** Opening Selected text block **

A hybrid London Fashion Week kicked off on Friday, with a mix of digital presentations and the event’s first in-person shows in a year.
International press and buyers were back watching the catwalk presentations, including displays from menswear designer and choreographer Saul Nash and Turkish-born Bora Aksu.
“It feels really great to be back,” Caroline Rush, chief executive of the British Fashion Council (BFC), told Reuters. “We’re excited to see those key media and retailers that help drive British business.”
The line-up features 79 physical events – including shows, appointments and presentations – and 82 digital productions. Only a handful of designers held in-person catwalk shows last September.
At in-person events “we will be asking for proof of vaccination, we will be encouraging everybody to test every morning,” Rush said.
“And if people haven’t been vaccinated, then testing every morning will be absolutely mandatory as well. Backstage is much stricter … and we will be encouraging people to wear masks.”
This season, the BFC has teamed up with short-video platform TikTok to host its NEWGEN programme aimed at up-and-coming designers.

** Closing Selected text block **
** Opening Source data block **

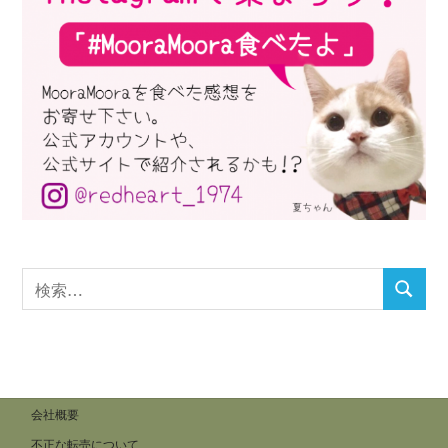
検
検
索
索
対
象:
会社概要
不正な転売について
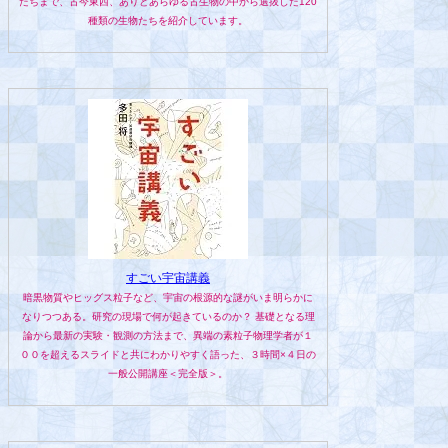
たちまで、古今東西、ありとあらゆる古生物の中から選抜した120
種類の生物たちを紹介しています。
すごい宇宙講義
暗黒物質やヒッグス粒子など、宇宙の根源的な謎がいま明らかに
なりつつある。研究の現場で何が起きているのか？ 基礎となる理
論から最新の実験・観測の方法まで、異端の素粒子物理学者が１
００を超えるスライドと共にわかりやすく語った、３時間×４日の
一般公開講座＜完全版＞。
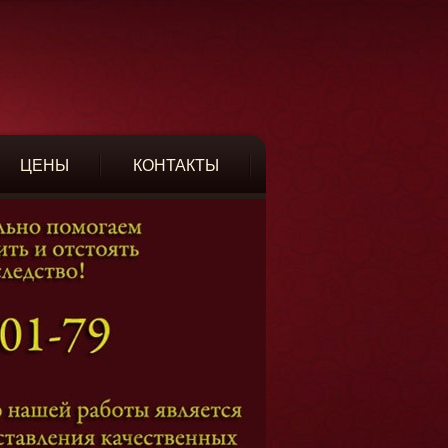
ЦЕНЫ
КОНТАКТЫ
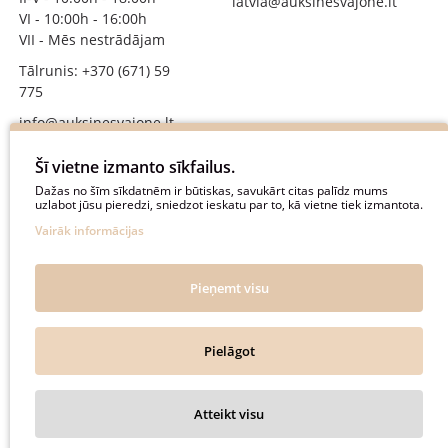
latvia@auksinesvajone.lt
VI - 10:00h - 16:00h
VII - Mēs nestrādājam
Tālrunis: +370 (671) 59
775
info@auksinesvajone.lt
SEKOJIET MUMS
Šī vietne izmanto sīkfailus.
Dažas no šīm sīkdatnēm ir būtiskas, savukārt citas palīdz mums
uzlabot jūsu pieredzi, sniedzot ieskatu par to, kā vietne tiek izmantota.
auksinesvajone
Vairāk informācijas
auksine_svajone
@auksinesvajone3600
Pieņemt visu
@auksine_svajone
Pielāgot
Auksinė Svajonė © 2018. All rights reserved.
Atteikt visu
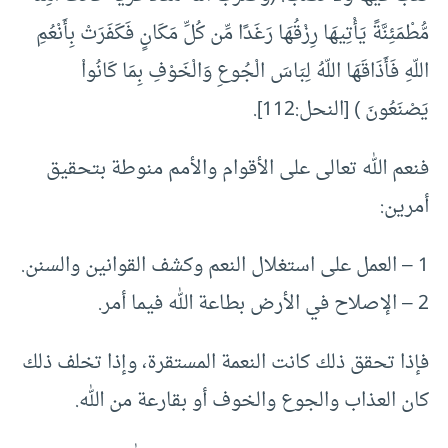
مُّطْمَئِنَّةً يَأْتِيهَا رِزْقُهَا رَغَدًا مِّن كُلِّ مَكَانٍ فَكَفَرَتْ بِأَنْعُمِ
اللّهِ فَأَذَاقَهَا اللّهُ لِبَاسَ الْجُوعِ وَالْخَوْفِ بِمَا كَانُواْ
يَصْنَعُونَ ) [النحل:112].
فنعم الله تعالى على الأقوام والأمم منوطة بتحقيق
أمرين:
1 – العمل على استغلال النعم وكشف القوانين والسنن.
2 – الإصلاح في الأرض بطاعة الله فيما أمر.
فإذا تحقق ذلك كانت النعمة المستقرة، وإذا تخلف ذلك
كان العذاب والجوع والخوف أو بقارعة من الله.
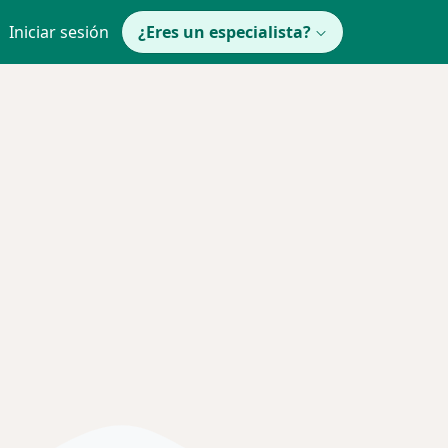
Iniciar sesión
¿Eres un especialista?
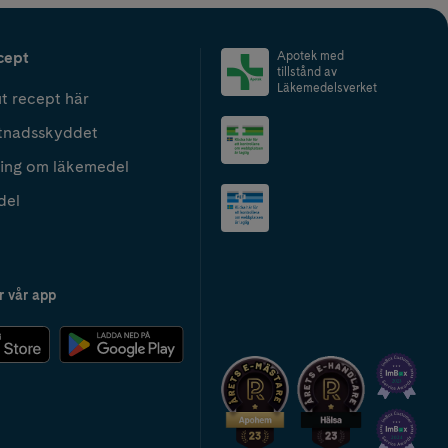
cept
Apotek med
tillstånd av
Läkemedelsverket
t recept här
tnadsskyddet
ing om läkemedel
del
r vår app
2024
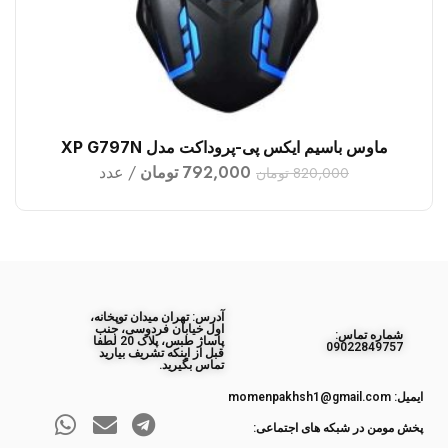
ماوس باسیم ایکس پی-پروداکت مدل XP G797N
افزودن به سبد خرید
792,000
تومان
عدد
820,000
تومان
آدرس: تهران میدان توپخانه،
اول خیابان فردوسی، جنب
ﺷﻤﺎره ﺗﻤﺎس:
پاساژ طبس، پلاک 20 لطفا
09022849757
قبل از اینکه تشریف بیارید
تماس بگیرید.
ایمیل: momenpakhsh1@gmail.com
پخش مومن در شبکه های اجتماعی:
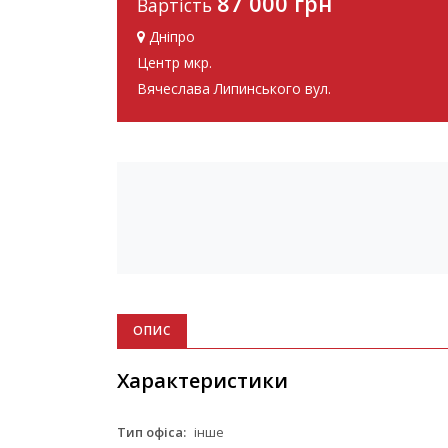
87 000 грн
Вартість
Дніпро
Центр мкр.
Вячеслава Липинського вул.
ОПИС
Характеристики
Тип офіса:
інше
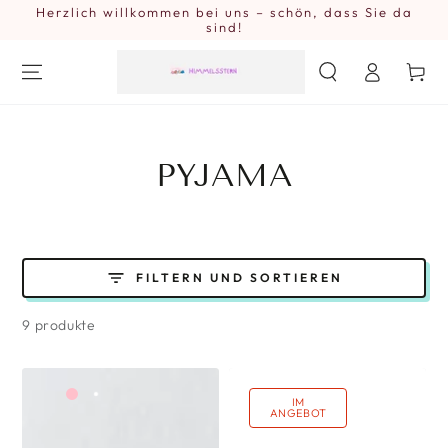
Herzlich willkommen bei uns – schön, dass Sie da
ZUM INHALT
SPRINGEN
sind!
Einloggen
Warenkor
KOLLEKTION:
PYJAMA
FILTERN UND SORTIEREN
9 produkte
Grau
Dunkel
Braun
Pink
Lila
IM
ANGEBOT
Blau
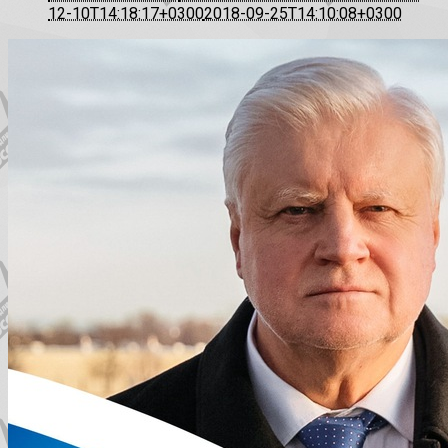
12-10T14:18:17+0300
2018-09-25T14:10:08+0300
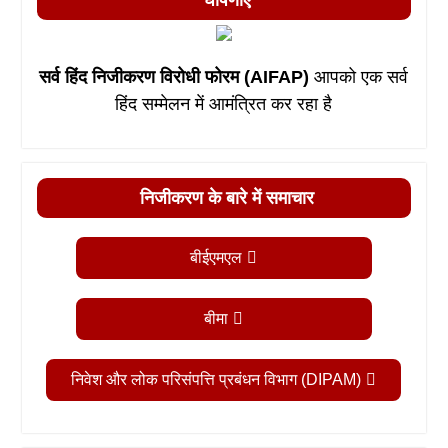
सर्व हिंद निजीकरण विरोधी फोरम (AIFAP)
आपको एक सर्व
हिंद सम्मेलन में आमंत्रित कर रहा है
निजीकरण के बारे में समाचार
बीईएमएल
बीमा
निवेश और लोक परिसंपत्ति प्रबंधन विभाग (DIPAM)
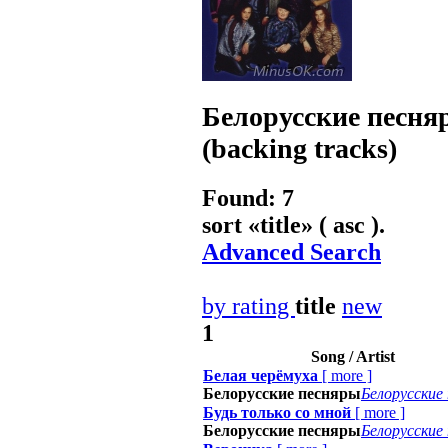
Белорусские песня
(backing tracks)
Found: 7
sort «
title
» ( asc ).
Advanced Search
by rating
title
new
1
Song / Artist
Белая черёмуха
[
more
]
Белорусские песняры
Белорусские
Будь только со мной
[
more
]
Белорусские песняры
Белорусские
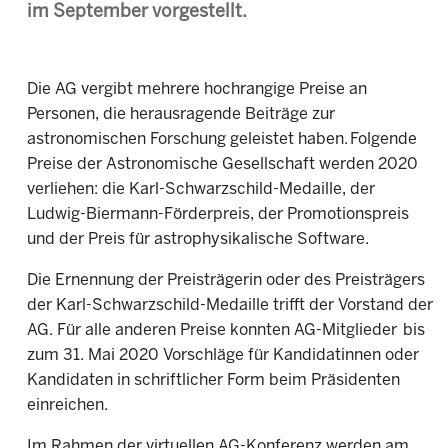
im September vorgestellt.
Die AG vergibt mehrere hochrangige Preise an
Personen, die herausragende Beiträge zur
astronomischen Forschung geleistet haben. Folgende
Preise der Astronomische Gesellschaft werden 2020
verliehen: die Karl-Schwarzschild-Medaille, der
Ludwig-Biermann-Förderpreis, der Promotionspreis
und der Preis für astrophysikalische Software.
Die Ernennung der Preisträgerin oder des Preisträgers
der Karl-Schwarzschild-Medaille trifft der Vorstand der
AG. Für alle anderen Preise konnten AG-Mitglieder bis
zum 31. Mai 2020 Vorschläge für Kandidatinnen oder
Kandidaten in schriftlicher Form beim Präsidenten
einreichen.
Im Rahmen der virtuellen AG-Konferenz werden am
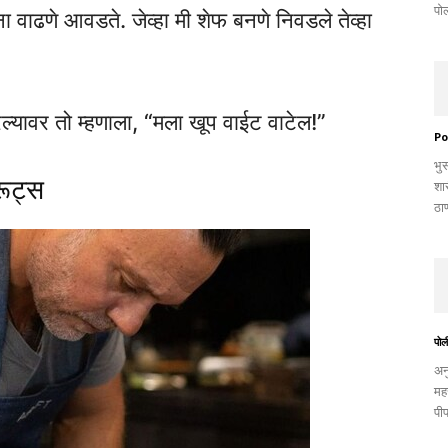
पोल
ना वाढणे आवडते. जेव्हा मी शेफ बनणे निवडले तेव्हा
यावर तो म्हणाला, “मला खूप वाईट वाटेल!”
Po
भु
रूट्स
शा
ठाण
पोली
अन
महस
पीप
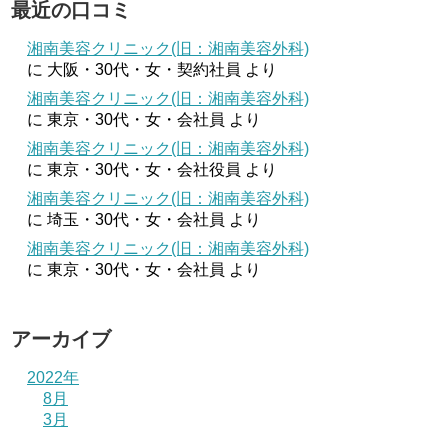
最近の口コミ
湘南美容クリニック(旧：湘南美容外科)
に
大阪・30代・女・契約社員
より
湘南美容クリニック(旧：湘南美容外科)
に
東京・30代・女・会社員
より
湘南美容クリニック(旧：湘南美容外科)
に
東京・30代・女・会社役員
より
湘南美容クリニック(旧：湘南美容外科)
に
埼玉・30代・女・会社員
より
湘南美容クリニック(旧：湘南美容外科)
に
東京・30代・女・会社員
より
アーカイブ
2022年
8月
3月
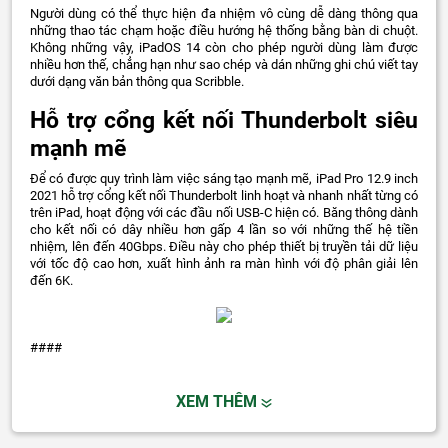
Người dùng có thể thực hiện đa nhiệm vô cùng dễ dàng thông qua
những thao tác chạm hoặc điều hướng hệ thống bằng bàn di chuột.
Không những vậy, iPadOS 14 còn cho phép người dùng làm được
nhiều hơn thế, chẳng hạn như sao chép và dán những ghi chú viết tay
dưới dạng văn bản thông qua Scribble.
Hỗ trợ cổng kết nối Thunderbolt siêu
mạnh mẽ
Để có được quy trình làm việc sáng tạo mạnh mẽ, iPad Pro 12.9 inch
2021 hỗ trợ cổng kết nối Thunderbolt linh hoạt và nhanh nhất từng có
trên iPad, hoạt động với các đầu nối USB-C hiện có. Băng thông dành
cho kết nối có dây nhiều hơn gấp 4 lần so với những thế hệ tiền
nhiệm, lên đến 40Gbps. Điều này cho phép thiết bị truyền tải dữ liệu
với tốc độ cao hơn, xuất hình ảnh ra màn hình với độ phân giải lên
đến 6K.
####
XEM THÊM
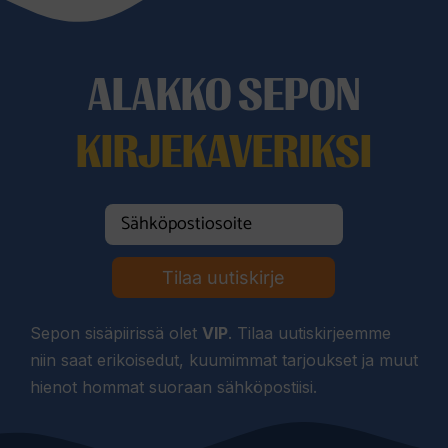
ALAKKO SEPON
KIRJEKAVERIKSI
Tilaa uutiskirje
Sepon sisäpiirissä olet
VIP
. Tilaa uutiskirjeemme
niin saat erikoisedut, kuumimmat tarjoukset ja muut
hienot hommat suoraan sähköpostiisi.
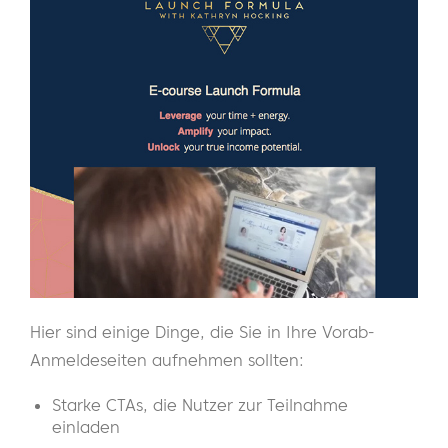
Hier sind einige Dinge, die Sie in Ihre Vorab-
Anmeldeseiten aufnehmen sollten:
Starke CTAs, die Nutzer zur Teilnahme
einladen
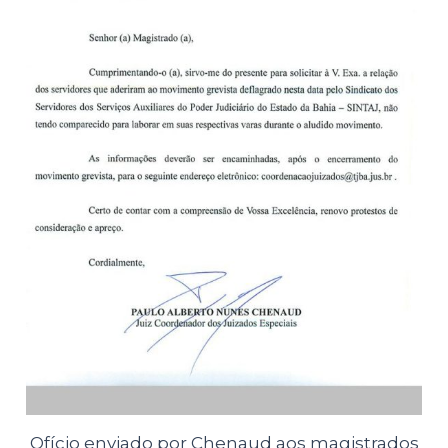
Ofício enviado por Chenaud aos magistrados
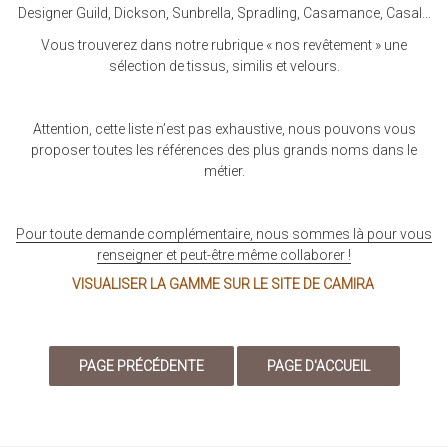
Designer Guild, Dickson, Sunbrella, Spradling, Casamance, Casal…
Vous trouverez dans notre rubrique « nos revêtement » une
sélection de tissus, similis et velours.
Attention, cette liste n’est pas exhaustive, nous pouvons vous
proposer toutes les références des plus grands noms dans le
métier.
Pour toute demande complémentaire, nous sommes là pour vous
renseigner et peut-être même collaborer !
VISUALISER LA GAMME SUR LE SITE DE CAMIRA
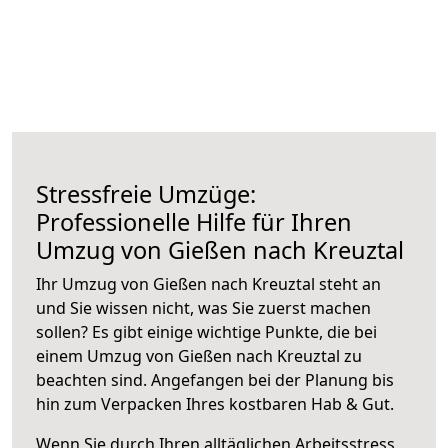
Stressfreie Umzüge:
Professionelle Hilfe für Ihren
Umzug von Gießen nach Kreuztal
Ihr Umzug von Gießen nach Kreuztal steht an
und Sie wissen nicht, was Sie zuerst machen
sollen? Es gibt einige wichtige Punkte, die bei
einem Umzug von Gießen nach Kreuztal zu
beachten sind.
Angefangen bei der Planung bis
hin zum Verpacken Ihres kostbaren Hab & Gut.
Wenn Sie durch Ihren alltäglichen Arbeitsstress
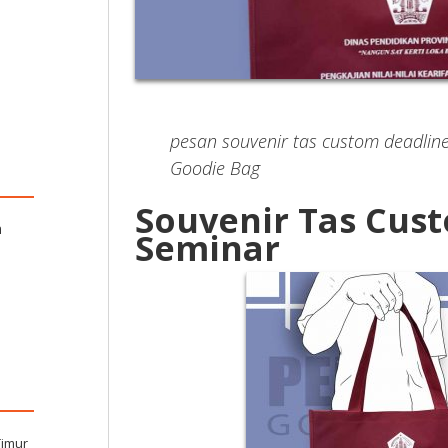
pesan souvenir tas custom deadline
Goodie Bag
Souvenir Tas Cus
n
Seminar
Timur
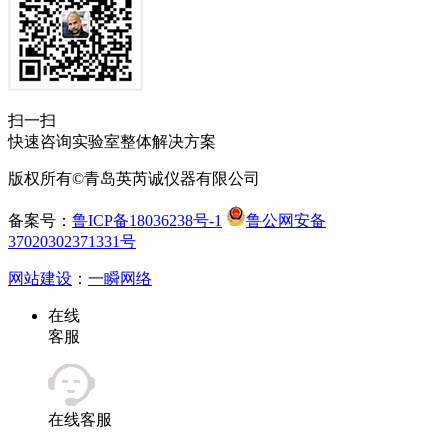
扫一扫
快速咨询实验室整体解决方案
版权所有©青岛英芮诚仪器有限公司
备案号：
鲁ICP备18036238号-1
鲁公网安备
37020302371331号
网站建设
：
一瞬网络
在线
客服
在线客服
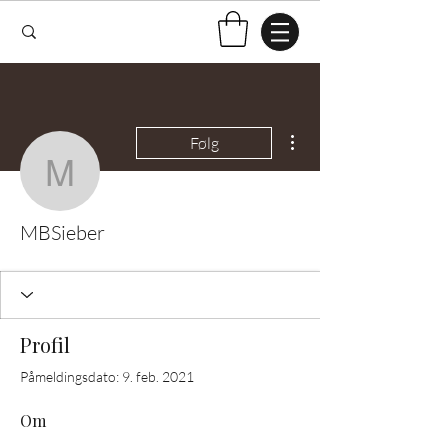
Flere handlinger
Følg
MBSieber
MBSieber
Profil
Påmeldingsdato: 9. feb. 2021
Om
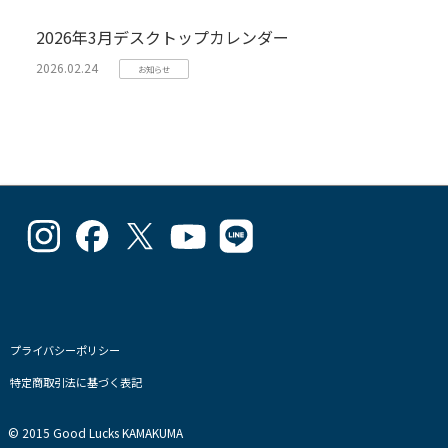
2026年3月デスクトップカレンダー
2026.02.24
お知らせ
goodlucks_kamakuma
goodluckskamakuma
GL_kamakuma
Goodlucks
GL_kamakuma
さ
さ
さ
Kamakuma
さ
ん
ん
ん
さ
ん
の
の
の
ん
の
プ
プ
プ
の
プ
ロ
ロ
ロ
プ
ロ
フ
フ
フ
ロ
フ
プライバシーポリシー
ィ
ィ
ィ
フ
ィ
特定商取引法に基づく表記
ー
ー
ー
ィ
ー
ル
ル
ル
ー
ル
を
を
を
ル
を
© 2015 Good Lucks KAMAKUMA
Instagram
Facebook
Twitter
を
Line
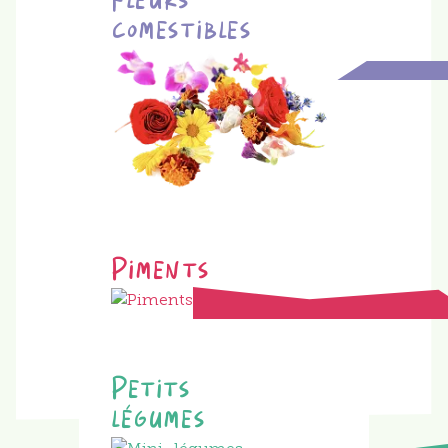
Fleurs
comestibles
Piments
Petits
légumes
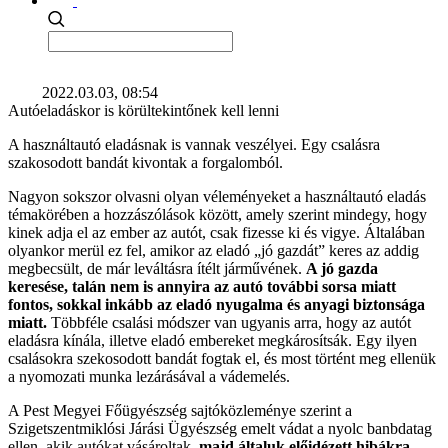
2022.03.03, 08:54
Autóeladáskor is körültekintőnek kell lenni
A használtautó eladásnak is vannak veszélyei. Egy csalásra
szakosodott bandát kivontak a forgalomból.
Nagyon sokszor olvasni olyan véleményeket a használtautó eladás
témakörében a hozzászólások között, amely szerint mindegy, hogy
kinek adja el az ember az autót, csak fizesse ki és vigye. Általában
olyankor merül ez fel, amikor az eladó „jó gazdát” keres az addig
megbecsült, de már leváltásra ítélt járművének.
A jó gazda
keresése, talán nem is annyira az autó további sorsa miatt
fontos, sokkal inkább az eladó nyugalma és anyagi biztonsága
miatt.
Többféle csalási módszer van ugyanis arra, hogy az autót
eladásra kínála, illetve eladó embereket megkárosítsák. Egy ilyen
csalásokra szekosodott bandát fogtak el, és most történt meg ellenük
a nyomozati munka lezárásával a vádemelés.
A Pest Megyei Főügyészség sajtóközleménye szerint a
Szigetszentmiklósi Járási Ügyészség emelt vádat a nyolc banbdatag
ellen, akik autókat vásároltak,
majd általuk előidézett hibákra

** Closing Source data block **

Problems and tasks:
1. Decide whether each statement agrees with the London Fashion Week report, answering yes or no and quoting the words of the report that settle it: (a) the line-up includes 82 digital productions; (b) testing every morning is optional for people who have not been vaccinated; (c) the BFC partnered with TikTok to host its NEWGEN programme.
2. Go on with the London Fashion Week report from where it stops.
The material is separate from the London Fashion Week report.

Numbered responses:
1.
(a) Yes: "79 physical events – including shows, appointments and presentations – and 82 digital productions."
(b) No: "if people haven’t been vaccinated, then testing every morning will be absolutely mandatory as well."
(c) Yes: "the BFC has teamed up with short-video platform TikTok to host its NEWGEN programme aimed at up-and-coming designers."

2.
Saul Nash dressed models in relaxed loungewear including shiny or printed tracksuits and matching polo tops and shorts.
Known for her feminine designs, Alice Temperley took inspiration from Agatha Christie mystery “Death on the Nile” for her spring/summer 2022 collection.
In a pre-recorded video, models wore floral, leaf and zebra-print dresses, checked trouser suits and safari-inspired denim jumpsuits. For evening wear, there were green silky and black sparkly gowns.
Bora Aksu turned to late Amsterdam socialite Mathilde Willink, known for her bold style, for his spring line of colourful, ruffled dresses, flared trousers and knit ensembles.
In an outdoor garden show, models wore silk tulle and taffeta dresses in hot pink, green, yellow, red and coral – some adorned in floral embellishments. There were also pussy bow collars, cropped jackets and trench coats, accessorised with knotted headscarves.
“As we’re stepping into this new world after a lockdown … I tried to inject this kind of humour and encouragement, and just saying that we don’t actually need to limit ourselves with fitting in a box, we can be free,” Aksu told Reuters.
The luxury goods industry has been hit hard by the pandemic, with demand dwindling due to store closures and travel restrictions.
The UK womenswear market was worth 26.5 billion pounds ($36.49 billion) in 2020, down from 30.6 billion pounds the previous year, according to market research firm Mintel.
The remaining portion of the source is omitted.